SEMI-PRESCIENT….
Putin’s economic team gained a new member with the appointment of Andrei Illarionov as presidential adviser. Illarionov, director of the Institute for Economic Analysis, joins German Gref and Mikhail Mau of the Center for Strategic Research as Putin’s putative gurus. None, however, has as yet a real government position. The key man in the cabinet remains Finance Minister Mikhail Kasyanov, tipped by the press as Putin’s choice for prime minister.
Illarionov is one of the few prominent liberal economists–you can count them on one thumb–who is untainted by the policy failures and corruption of the Yeltsin era. In 1992-1993, Illarionov was second in command at the Working Center for Economic Reforms, under acting Prime Minister Yegor Gaidar. He signed on in late 1993 as an advisor to Prime Minister Victor Chernomyrdin, but signed off in early 1994, publicly criticizing Chernomyrdin’s policies and high-handed style. After the “Black Tuesday” crash in October 1994 that wiped out the savings of millions of Russians, Illarionov attacked the government, and particularly Central Bank President Viktor Gerashchenko (who once again holds that office), for inflating the currency to fund the budget deficit with increasingly worthless rubles. With greater foresight, Illarionov in 1995 denounced the practice of government speculation in its own short-term paper (GKOs); the GKO debt pyramid collapsed in August 1998, taking down the banking system and wiping out savings once again.

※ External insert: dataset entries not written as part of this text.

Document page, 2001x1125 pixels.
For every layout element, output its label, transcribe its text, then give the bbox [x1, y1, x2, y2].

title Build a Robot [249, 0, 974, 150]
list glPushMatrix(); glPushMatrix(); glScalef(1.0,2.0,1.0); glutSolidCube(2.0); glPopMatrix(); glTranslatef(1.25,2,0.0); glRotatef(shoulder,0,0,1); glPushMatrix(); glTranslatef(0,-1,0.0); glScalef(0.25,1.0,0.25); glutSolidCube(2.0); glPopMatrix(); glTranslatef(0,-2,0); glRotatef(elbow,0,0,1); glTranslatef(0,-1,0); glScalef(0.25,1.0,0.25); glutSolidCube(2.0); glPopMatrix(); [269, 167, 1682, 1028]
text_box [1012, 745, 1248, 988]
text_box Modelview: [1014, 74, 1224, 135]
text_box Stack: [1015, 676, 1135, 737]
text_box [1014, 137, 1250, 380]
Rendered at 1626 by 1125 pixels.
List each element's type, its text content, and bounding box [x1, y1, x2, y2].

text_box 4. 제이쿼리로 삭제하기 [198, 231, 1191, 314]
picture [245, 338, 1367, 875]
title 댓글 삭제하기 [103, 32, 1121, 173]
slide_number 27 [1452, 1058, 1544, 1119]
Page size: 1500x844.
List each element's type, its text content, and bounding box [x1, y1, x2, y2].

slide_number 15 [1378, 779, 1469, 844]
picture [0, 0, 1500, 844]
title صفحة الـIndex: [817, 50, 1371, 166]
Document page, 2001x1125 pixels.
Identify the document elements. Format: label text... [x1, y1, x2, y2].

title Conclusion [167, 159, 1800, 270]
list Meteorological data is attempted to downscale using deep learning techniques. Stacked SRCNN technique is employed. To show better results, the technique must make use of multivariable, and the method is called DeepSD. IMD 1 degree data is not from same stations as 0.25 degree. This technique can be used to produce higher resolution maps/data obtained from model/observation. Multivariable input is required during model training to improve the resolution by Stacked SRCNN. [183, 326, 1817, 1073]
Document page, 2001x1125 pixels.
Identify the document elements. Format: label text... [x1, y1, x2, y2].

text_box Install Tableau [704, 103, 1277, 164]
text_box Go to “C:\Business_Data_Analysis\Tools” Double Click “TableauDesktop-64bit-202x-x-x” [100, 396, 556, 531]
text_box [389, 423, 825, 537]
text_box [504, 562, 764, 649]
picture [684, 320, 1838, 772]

In an 1995 article Illarionov predicted that by 2000, Russia’s economy would look like Argentina’s under Juan Perón: “a highly monopolized economy with large and … incompetent state interference. Gigantic financial-industrial groups will be formed [whose strength] will be defined not by their competitiveness but by their proximity to the state.” A 1996 analysis of the role of the emerging oligarchs contains more than a few semi-prescient gems: “The state is not a single entity–it has been privatized in the sense that the officials are being used to further private interests of specific private groups. This is the biggest obstacle not only to reforms but also to any purposeful government policy.”
Putin says, rather cryptically, that “the stronger the state, the freer the individual.” Illarionov also wants a strong state–but his model is the Asian tigers of Taiwan, Korea, and Singapore, where the state regulates and guides the economy but plays a relatively small role in production and in distribution of income and wealth. Communist China, Illarionov says, is economically freer than “capitalist” Russia. But Illarionov last week told a reporter that Russia must uphold democratic freedoms and human rights. That view separates him from dictatorial reformers like Deng Xiaoping and Augusto Pinochet, and perhaps also from his new boss, Vladimir Putin.